What you will do:
When a line in the records contains the string "main", copy that line.
[[ Excerpted data open ]]
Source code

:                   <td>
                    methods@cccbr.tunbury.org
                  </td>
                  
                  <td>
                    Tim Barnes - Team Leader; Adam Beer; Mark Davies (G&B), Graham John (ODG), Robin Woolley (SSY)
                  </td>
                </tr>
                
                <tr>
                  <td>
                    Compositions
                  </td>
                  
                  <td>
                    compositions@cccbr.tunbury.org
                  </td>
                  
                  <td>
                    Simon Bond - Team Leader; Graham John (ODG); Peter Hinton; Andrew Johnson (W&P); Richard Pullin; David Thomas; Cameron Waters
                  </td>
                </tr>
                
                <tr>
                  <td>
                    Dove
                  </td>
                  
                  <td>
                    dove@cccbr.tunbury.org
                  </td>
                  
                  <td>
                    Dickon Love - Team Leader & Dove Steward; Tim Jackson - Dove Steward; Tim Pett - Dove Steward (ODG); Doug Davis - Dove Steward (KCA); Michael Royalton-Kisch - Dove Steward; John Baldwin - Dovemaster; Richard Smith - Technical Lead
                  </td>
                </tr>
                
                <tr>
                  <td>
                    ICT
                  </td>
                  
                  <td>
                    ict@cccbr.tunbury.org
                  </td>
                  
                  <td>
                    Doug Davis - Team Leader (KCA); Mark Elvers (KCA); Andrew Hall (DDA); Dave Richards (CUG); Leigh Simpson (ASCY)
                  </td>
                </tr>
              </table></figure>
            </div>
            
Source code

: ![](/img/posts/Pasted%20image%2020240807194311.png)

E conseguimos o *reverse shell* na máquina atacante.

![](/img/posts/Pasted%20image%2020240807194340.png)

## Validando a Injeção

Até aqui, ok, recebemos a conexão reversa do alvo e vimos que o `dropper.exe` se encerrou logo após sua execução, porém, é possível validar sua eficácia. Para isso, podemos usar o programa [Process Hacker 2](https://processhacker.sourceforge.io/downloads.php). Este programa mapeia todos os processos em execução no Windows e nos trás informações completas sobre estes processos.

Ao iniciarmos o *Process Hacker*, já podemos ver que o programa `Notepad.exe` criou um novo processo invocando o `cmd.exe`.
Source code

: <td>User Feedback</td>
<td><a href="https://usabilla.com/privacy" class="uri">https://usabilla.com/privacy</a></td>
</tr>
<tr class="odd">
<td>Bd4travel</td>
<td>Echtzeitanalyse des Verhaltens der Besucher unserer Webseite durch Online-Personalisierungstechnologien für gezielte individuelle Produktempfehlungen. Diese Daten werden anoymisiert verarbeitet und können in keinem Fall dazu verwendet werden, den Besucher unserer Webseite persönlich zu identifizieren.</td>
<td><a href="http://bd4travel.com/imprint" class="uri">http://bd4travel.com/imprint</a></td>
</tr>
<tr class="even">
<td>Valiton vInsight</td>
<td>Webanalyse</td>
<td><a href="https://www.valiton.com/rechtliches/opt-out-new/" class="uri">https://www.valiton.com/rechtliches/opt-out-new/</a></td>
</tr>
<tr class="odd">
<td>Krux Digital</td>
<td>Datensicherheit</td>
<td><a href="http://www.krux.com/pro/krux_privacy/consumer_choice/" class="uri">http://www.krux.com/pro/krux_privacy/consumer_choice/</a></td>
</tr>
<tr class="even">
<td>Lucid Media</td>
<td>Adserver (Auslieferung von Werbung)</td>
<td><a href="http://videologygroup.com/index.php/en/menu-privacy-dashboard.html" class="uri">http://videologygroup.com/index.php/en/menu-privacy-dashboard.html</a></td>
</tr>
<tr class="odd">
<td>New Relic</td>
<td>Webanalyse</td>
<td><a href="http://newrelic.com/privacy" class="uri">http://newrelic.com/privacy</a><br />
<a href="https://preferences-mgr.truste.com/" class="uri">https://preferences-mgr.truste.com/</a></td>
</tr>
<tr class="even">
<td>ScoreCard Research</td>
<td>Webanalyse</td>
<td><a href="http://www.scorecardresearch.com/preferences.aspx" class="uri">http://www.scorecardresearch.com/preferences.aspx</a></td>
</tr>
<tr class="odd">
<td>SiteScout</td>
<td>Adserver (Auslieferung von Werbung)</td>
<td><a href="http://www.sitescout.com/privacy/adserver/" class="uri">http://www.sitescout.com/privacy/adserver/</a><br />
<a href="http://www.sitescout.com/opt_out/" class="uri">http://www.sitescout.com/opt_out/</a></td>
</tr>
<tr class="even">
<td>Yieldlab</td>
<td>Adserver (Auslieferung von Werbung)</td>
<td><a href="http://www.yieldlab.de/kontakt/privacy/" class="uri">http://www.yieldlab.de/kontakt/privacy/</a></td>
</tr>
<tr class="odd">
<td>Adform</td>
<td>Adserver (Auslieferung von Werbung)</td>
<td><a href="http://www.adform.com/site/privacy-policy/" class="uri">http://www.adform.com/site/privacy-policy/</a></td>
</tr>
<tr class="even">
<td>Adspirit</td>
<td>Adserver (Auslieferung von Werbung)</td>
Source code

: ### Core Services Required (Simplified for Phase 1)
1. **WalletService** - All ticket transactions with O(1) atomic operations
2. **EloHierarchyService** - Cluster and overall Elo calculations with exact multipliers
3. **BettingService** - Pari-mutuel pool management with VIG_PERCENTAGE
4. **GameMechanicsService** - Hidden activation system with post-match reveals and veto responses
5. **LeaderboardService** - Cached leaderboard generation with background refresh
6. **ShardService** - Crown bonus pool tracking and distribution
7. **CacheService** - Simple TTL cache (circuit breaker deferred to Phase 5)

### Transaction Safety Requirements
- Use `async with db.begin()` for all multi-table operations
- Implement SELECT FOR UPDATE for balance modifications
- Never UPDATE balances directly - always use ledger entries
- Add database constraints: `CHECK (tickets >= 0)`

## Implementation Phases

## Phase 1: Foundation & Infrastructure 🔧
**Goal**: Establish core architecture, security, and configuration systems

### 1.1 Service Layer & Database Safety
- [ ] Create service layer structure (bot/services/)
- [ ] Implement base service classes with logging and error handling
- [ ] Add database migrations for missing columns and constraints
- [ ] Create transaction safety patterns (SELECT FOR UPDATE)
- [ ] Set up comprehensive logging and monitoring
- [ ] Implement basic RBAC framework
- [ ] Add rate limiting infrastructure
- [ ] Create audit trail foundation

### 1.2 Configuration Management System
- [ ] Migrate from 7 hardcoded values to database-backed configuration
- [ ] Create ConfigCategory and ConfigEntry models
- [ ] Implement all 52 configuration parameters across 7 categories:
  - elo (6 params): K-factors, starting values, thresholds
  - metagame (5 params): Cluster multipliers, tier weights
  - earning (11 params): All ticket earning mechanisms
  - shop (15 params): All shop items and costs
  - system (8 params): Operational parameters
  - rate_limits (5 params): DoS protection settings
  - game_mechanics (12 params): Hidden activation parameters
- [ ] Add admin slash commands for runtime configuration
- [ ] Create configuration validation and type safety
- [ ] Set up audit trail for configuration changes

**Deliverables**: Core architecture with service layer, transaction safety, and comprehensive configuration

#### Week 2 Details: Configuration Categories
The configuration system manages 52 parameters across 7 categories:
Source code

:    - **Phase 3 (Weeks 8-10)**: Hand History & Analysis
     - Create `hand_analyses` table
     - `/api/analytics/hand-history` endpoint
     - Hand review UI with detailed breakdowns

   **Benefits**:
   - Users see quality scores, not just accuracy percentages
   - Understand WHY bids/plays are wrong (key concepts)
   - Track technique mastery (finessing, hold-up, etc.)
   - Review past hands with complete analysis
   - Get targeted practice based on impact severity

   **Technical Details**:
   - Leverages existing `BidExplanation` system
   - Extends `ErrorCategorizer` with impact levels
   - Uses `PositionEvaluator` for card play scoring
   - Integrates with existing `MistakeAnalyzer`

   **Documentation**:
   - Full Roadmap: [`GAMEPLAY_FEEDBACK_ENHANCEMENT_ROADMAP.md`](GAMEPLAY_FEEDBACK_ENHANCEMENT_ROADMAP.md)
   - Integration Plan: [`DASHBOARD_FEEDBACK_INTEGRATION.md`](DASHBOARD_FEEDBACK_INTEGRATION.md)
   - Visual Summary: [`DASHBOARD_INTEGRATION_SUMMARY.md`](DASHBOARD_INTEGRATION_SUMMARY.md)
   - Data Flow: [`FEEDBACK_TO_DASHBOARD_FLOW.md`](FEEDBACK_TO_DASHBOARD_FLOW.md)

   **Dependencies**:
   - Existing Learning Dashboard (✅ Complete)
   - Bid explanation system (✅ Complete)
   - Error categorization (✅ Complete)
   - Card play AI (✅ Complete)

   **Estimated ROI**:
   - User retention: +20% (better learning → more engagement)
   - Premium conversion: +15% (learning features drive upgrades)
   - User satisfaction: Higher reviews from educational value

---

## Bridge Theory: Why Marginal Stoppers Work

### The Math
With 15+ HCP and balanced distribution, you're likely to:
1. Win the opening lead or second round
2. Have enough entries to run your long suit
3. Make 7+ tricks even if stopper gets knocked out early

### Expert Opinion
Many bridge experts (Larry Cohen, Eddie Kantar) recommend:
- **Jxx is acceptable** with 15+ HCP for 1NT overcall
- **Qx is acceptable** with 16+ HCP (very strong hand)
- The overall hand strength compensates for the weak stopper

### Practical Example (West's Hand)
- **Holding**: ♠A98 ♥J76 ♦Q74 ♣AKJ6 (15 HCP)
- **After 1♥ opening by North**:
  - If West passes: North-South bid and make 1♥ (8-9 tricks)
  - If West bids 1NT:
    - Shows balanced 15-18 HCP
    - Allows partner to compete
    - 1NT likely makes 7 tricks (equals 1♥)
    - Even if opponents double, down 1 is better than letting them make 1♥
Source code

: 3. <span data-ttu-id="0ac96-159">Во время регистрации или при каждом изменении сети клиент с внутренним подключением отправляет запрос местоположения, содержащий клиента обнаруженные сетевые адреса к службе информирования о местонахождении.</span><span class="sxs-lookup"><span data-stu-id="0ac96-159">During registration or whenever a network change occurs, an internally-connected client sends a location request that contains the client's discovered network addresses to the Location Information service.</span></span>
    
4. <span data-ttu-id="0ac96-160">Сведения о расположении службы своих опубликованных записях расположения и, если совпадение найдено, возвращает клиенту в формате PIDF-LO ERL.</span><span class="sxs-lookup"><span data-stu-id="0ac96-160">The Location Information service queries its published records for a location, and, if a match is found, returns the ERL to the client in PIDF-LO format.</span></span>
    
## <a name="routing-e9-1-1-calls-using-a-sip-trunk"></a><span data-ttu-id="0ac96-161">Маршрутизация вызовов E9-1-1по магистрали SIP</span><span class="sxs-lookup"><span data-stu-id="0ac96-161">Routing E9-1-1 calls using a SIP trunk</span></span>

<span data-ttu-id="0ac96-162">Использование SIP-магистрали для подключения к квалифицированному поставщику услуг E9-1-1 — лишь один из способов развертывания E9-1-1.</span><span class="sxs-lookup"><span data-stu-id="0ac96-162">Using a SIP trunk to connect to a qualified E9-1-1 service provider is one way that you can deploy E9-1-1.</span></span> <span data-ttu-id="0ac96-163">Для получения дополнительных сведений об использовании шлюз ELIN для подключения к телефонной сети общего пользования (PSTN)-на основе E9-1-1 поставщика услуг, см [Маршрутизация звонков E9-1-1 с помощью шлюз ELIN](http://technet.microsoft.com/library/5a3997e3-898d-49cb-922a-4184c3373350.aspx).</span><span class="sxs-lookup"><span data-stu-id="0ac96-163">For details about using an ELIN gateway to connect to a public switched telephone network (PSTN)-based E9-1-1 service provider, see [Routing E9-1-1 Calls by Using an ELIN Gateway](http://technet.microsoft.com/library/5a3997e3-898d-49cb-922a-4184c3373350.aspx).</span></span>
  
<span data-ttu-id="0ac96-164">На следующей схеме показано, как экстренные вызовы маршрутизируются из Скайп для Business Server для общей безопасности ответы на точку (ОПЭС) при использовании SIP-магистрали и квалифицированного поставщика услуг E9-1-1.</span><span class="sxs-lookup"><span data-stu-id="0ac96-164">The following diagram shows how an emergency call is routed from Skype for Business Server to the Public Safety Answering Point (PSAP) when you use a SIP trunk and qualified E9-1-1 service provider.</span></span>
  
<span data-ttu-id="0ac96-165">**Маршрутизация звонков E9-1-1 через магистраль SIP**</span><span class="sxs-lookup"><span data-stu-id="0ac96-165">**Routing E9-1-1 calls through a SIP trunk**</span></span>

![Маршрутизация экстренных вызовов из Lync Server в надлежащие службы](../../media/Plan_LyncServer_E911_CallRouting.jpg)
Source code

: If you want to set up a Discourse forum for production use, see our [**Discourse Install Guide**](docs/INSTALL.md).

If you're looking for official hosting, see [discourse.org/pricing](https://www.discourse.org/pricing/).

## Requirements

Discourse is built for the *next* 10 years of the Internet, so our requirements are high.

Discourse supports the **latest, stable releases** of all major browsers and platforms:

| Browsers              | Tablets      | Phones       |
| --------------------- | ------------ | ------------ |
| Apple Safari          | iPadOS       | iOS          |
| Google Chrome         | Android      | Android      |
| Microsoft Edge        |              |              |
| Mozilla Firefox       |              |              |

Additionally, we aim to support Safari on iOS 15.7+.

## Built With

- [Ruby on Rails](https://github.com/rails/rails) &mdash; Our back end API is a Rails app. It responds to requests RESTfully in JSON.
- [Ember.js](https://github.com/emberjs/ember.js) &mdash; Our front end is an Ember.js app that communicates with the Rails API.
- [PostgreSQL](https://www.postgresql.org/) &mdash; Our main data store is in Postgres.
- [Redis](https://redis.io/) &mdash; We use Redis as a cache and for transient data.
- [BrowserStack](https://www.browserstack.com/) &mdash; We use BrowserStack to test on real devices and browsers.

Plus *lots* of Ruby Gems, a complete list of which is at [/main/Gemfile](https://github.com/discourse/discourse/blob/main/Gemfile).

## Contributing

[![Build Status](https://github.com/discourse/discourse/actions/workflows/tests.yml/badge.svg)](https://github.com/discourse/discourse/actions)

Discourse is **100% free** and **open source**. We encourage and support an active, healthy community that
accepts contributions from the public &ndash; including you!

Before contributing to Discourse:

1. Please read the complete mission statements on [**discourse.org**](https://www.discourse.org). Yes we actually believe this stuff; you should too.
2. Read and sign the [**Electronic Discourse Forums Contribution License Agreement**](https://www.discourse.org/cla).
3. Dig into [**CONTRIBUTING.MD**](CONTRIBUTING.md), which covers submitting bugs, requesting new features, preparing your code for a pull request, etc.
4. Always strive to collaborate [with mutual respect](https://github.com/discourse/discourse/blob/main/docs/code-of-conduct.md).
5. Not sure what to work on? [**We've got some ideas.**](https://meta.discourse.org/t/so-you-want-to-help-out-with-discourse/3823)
[[ Excerpted data closed ]]
Exercise response:
- [PostgreSQL](https://www.postgresql.org/) &mdash; Our main data store is in Postgres.
Plus *lots* of Ruby Gems, a complete list of which is at [/main/Gemfile](https://github.com/discourse/discourse/blob/main/Gemfile).
4. Always strive to collaborate [with mutual respect](https://github.com/discourse/discourse/blob/main/docs/code-of-conduct.md).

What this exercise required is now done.